From Complexity to Coherence: The Birth of RDHIM

In essence, RDHIM is more than a technology solution; it is a governance-first design that reconciles compliance information through custom-built extensions to Data Vault 2.0. It adds automated lineage capture, SHA-256-based entity resolution, and cross-standard reconcile logic—providing a Single Source Of Truth (SSOT) that can evolve for multiple regulatory regimes in real time.

What sets RDHIM apart is its design. Unlike repurposed BI tools or post-hoc data platforms, it was built from the ground up to address one of the most unsolved issues in contemporary banking: multi-jurisdictional regulatory fragmentation.

Banks using RDHIM today can report in parallel under various frameworks simultaneously without duplicated workflow or duplicated infrastructure—reducing costs, removing vulnerabilities, and enhancing audit readiness.

Ohm Hareesh Kundurthy: The Architect Behind the Architecture

Behind the creation and successful implementation of RDHIM is Ohm Hareesh Kundurthy, a visionary data architect and Director of Application Development for Santander Bank. With more than 18 years of experience in enterprise system transformation and compliance-driven application design, Ohm envisioned, developed, and deployed RDHIM from scratch.

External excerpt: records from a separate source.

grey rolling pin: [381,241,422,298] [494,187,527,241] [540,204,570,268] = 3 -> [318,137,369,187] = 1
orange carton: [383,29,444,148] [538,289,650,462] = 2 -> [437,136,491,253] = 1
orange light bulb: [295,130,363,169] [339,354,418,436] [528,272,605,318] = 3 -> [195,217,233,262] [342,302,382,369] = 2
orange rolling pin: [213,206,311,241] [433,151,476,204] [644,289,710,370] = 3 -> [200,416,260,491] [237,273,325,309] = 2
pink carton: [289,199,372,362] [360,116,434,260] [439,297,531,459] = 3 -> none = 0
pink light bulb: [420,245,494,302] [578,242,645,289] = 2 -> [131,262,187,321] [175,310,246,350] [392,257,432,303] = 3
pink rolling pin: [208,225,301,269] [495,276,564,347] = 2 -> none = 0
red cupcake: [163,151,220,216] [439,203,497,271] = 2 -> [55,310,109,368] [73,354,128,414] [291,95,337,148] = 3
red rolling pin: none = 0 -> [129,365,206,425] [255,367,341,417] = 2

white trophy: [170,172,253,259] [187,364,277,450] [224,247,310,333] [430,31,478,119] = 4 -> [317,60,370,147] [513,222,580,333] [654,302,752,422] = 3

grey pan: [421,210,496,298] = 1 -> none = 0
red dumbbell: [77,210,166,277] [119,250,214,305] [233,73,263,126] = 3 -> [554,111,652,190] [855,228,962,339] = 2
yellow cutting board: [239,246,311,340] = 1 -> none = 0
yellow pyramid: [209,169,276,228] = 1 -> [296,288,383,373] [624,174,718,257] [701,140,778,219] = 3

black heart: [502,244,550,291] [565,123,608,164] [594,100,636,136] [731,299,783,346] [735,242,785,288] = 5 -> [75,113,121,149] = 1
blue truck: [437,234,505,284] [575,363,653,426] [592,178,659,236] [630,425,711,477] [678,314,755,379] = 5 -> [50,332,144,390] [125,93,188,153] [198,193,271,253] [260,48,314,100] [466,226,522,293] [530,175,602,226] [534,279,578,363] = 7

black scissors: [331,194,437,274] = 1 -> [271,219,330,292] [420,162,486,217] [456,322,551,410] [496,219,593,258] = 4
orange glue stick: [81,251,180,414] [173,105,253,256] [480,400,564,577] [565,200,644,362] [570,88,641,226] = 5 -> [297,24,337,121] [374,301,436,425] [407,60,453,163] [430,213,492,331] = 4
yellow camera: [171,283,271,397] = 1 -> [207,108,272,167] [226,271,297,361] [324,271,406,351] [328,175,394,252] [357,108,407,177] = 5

This was not an assignment-based effort. It was initiated, formulated, and implemented by Ohm in his individual capacity—a distinctive effort that combined technical innovation, program management rigor, and regulatory acumen. His framework not only automated compliance but set new standards for what compliance architecture has the potential to be in a $150B bank.

Under Ohm, RDHIM was rolled out over three legal entities between 2022 and 2025. His duties involved developing the architecture to support CDC (Change Data Capture) logic, semantic reconciliation mappings, and end-to-end lineage tracking that enabled the system to be fully auditable.

The outcomes were quantifiable:

1. 100% audit readiness

2. ~20% increase in workflow effectiveness

3. Removal of several medium vulnerabilities

4. Roadmap for scalability to other G-SIBs

These results address not just the effectiveness of the system but also Ohm’s unique talent for closing theory and practice, tying principles from DAMA-DMBOK, Basel, TOGAF, and Data Vault to enterprise-scale deployment.

A Framework That Complements RegTech 2.0

The value of RDHIM goes far beyond any individual institution. It is a move toward technocratic governance in whichcompliance is not bolted on but intrinsic to the data model.

This is consistent with the emerging RegTech 2.0 mindset, which focuses on:

1. Automated lineage rather than manual traceability

2. Semantic consistency across borders

3. Compliance by design and not patchwork

Regulatory platforms in this new era need to be adaptive, explainable, and interoperable. RDHIM satisfies all three—making it a future reference architecture for multinational banks struggling with global compliance complexity.

For institutions and professionals to ride out the choppy waters of digital regulation, RDHIM provides not only a lifeline—but a road map for sustainable government.

The Man Shaping the Future of Financial Compliance

What puts Ohm Kundurthy among the best in data architecture isn’t his technical expertise—it’s his perspective for the larger picture. As a Distinguished Fellow at SCRS, an IEEE Senior Member, and Fellow of IETE, his work ranges from academic research, enterprise system delivery, and strategic advisory.

He has consistently translated high-level theoretical constructs into live, working systems—demonstrating that fintechinnovation is less about flash, but about depth, accuracy, and discipline.

Ohm’s LinkedIn summary is like a masterclass in regulatory evolution, but his actual contribution is to create systems that hold up to audits, time, and change.

Conclusion

As regulations in global banking continue to change, the banks that will succeed are those that can evolve without fragmentation. They will require architectures that scale, comply, and audit—without concession.

The achievement of Ohm Hareesh Kundurthy is a testament to what is achievable when innovation combines with governance. RDHIM is not just a solution—it is a dream materialized, and a platform upon which the future of regulatory technology shall be built. Compliance has no borders in today’s world. Leaders who plan beyond borders will make the future.